─── Data listing
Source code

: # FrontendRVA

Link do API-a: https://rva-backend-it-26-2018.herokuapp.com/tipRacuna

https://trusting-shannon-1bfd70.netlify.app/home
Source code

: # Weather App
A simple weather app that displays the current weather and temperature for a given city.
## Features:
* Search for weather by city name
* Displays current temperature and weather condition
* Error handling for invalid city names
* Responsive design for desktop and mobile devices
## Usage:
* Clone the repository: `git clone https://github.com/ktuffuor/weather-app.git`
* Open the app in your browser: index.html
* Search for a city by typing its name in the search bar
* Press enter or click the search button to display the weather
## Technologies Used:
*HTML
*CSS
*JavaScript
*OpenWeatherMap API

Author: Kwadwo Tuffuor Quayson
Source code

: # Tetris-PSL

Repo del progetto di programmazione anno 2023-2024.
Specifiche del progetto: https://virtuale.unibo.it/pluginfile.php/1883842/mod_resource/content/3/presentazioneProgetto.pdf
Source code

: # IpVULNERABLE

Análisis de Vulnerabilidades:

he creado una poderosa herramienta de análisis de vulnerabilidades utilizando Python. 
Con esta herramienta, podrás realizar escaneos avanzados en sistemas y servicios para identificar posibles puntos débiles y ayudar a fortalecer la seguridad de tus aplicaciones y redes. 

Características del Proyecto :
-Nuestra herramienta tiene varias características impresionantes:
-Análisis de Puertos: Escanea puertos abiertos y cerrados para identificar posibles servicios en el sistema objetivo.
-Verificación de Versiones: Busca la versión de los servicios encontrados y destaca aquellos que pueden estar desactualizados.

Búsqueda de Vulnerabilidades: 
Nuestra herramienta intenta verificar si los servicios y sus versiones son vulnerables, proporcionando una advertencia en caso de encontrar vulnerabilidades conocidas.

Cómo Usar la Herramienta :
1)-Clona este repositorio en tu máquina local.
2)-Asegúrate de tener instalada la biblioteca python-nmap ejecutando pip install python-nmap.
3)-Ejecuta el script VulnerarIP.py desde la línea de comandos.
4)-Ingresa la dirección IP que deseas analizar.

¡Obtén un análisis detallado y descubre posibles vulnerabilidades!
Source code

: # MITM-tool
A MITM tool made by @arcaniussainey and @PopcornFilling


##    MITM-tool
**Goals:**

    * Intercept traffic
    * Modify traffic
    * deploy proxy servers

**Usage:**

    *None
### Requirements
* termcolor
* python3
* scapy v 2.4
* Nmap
──────
- **Try it**: Recast every line of the records above as a two-column Markdown table headed Row and Line, numbering the lines in order and leaving out the blank ones.

- **Answer section**:
| Row | Line |
|---|---|
| 1 | Source code |
| 2 | : # FrontendRVA |
| 3 | Link do API-a: https://rva-backend-it-26-2018.herokuapp.com/tipRacuna |
| 4 | https://trusting-shannon-1bfd70.netlify.app/home |
| 5 | Source code |
| 6 | : # Weather App |
| 7 | A simple weather app that displays the current weather and temperature for a given city. |
| 8 | ## Features: |
| 9 | * Search for weather by city name |
| 10 | * Displays current temperature and weather condition |
| 11 | * Error handling for invalid city names |
| 12 | * Responsive design for desktop and mobile devices |
| 13 | ## Usage: |
| 14 | * Clone the repository: `git clone https://github.com/ktuffuor/weather-app.git` |
| 15 | * Open the app in your browser: index.html |
| 16 | * Search for a city by typing its name in the search bar |
| 17 | * Press enter or click the search button to display the weather |
| 18 | ## Technologies Used: |
| 19 | *HTML |
| 20 | *CSS |
| 21 | *JavaScript |
| 22 | *OpenWeatherMap API |
| 23 | Author: Kwadwo Tuffuor Quayson |
| 24 | Source code |
| 25 | : # Tetris-PSL |
| 26 | Repo del progetto di programmazione anno 2023-2024. |
| 27 | Specifiche del progetto: https://virtuale.unibo.it/pluginfile.php/1883842/mod_resource/content/3/presentazioneProgetto.pdf |
| 28 | Source code |
| 29 | : # IpVULNERABLE |
| 30 | Análisis de Vulnerabilidades: |
| 31 | he creado una poderosa herramienta de análisis de vulnerabilidades utilizando Python.  |
| 32 | Con esta herramienta, podrás realizar escaneos avanzados en sistemas y servicios para identificar posibles puntos débiles y ayudar a fortalecer la seguridad de tus aplicaciones y redes.  |
| 33 | Características del Proyecto : |
| 34 | -Nuestra herramienta tiene varias características impresionantes: |
| 35 | -Análisis de Puertos: Escanea puertos abiertos y cerrados para identificar posibles servicios en el sistema objetivo. |
| 36 | -Verificación de Versiones: Busca la versión de los servicios encontrados y destaca aquellos que pueden estar desactualizados. |
| 37 | Búsqueda de Vulnerabilidades:  |
| 38 | Nuestra herramienta intenta verificar si los servicios y sus versiones son vulnerables, proporcionando una advertencia en caso de encontrar vulnerabilidades conocidas. |
| 39 | Cómo Usar la Herramienta : |
| 40 | 1)-Clona este repositorio en tu máquina local. |
| 41 | 2)-Asegúrate de tener instalada la biblioteca python-nmap ejecutando pip install python-nmap. |
| 42 | 3)-Ejecuta el script VulnerarIP.py desde la línea de comandos. |
| 43 | 4)-Ingresa la dirección IP que deseas analizar. |
| 44 | ¡Obtén un análisis detallado y descubre posibles vulnerabilidades! |
| 45 | Source code |
| 46 | : # MITM-tool |
| 47 | A MITM tool made by @arcaniussainey and @PopcornFilling |
| 48 | ##    MITM-tool |
| 49 | **Goals:** |
| 50 |     * Intercept traffic |
| 51 |     * Modify traffic |
| 52 |     * deploy proxy servers |
| 53 | **Usage:** |
| 54 |     *None |
| 55 | ### Requirements |
| 56 | * termcolor |
| 57 | * python3 |
| 58 | * scapy v 2.4 |
| 59 | * Nmap |